Requirement :: From the line that contains "hfov_deg: 6.9" to the end of the entries, write out every line exactly, including both ends, and nothing more.
─── Records provided
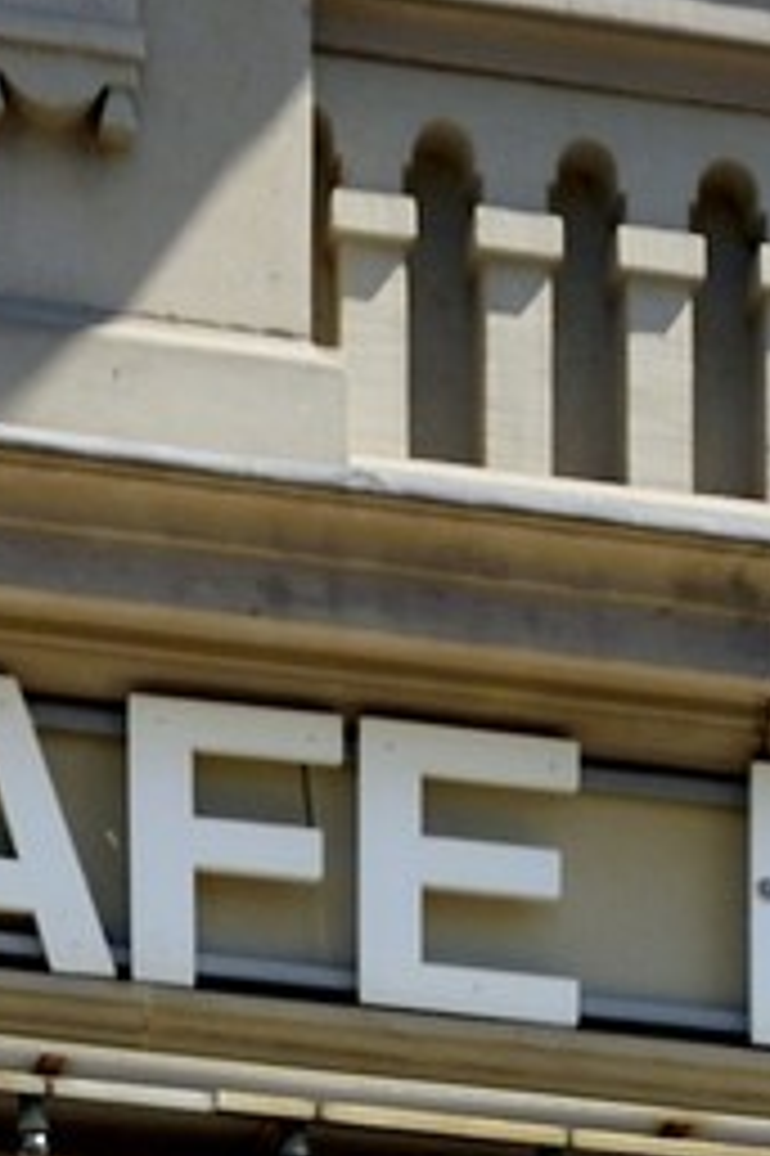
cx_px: 892
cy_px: 3140
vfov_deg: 8.9
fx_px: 6393
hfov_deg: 6.9
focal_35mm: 199
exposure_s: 1/640
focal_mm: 32
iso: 200
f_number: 6.3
──────
Result ::
hfov_deg: 6.9
focal_35mm: 199
exposure_s: 1/640
focal_mm: 32
iso: 200
f_number: 6.3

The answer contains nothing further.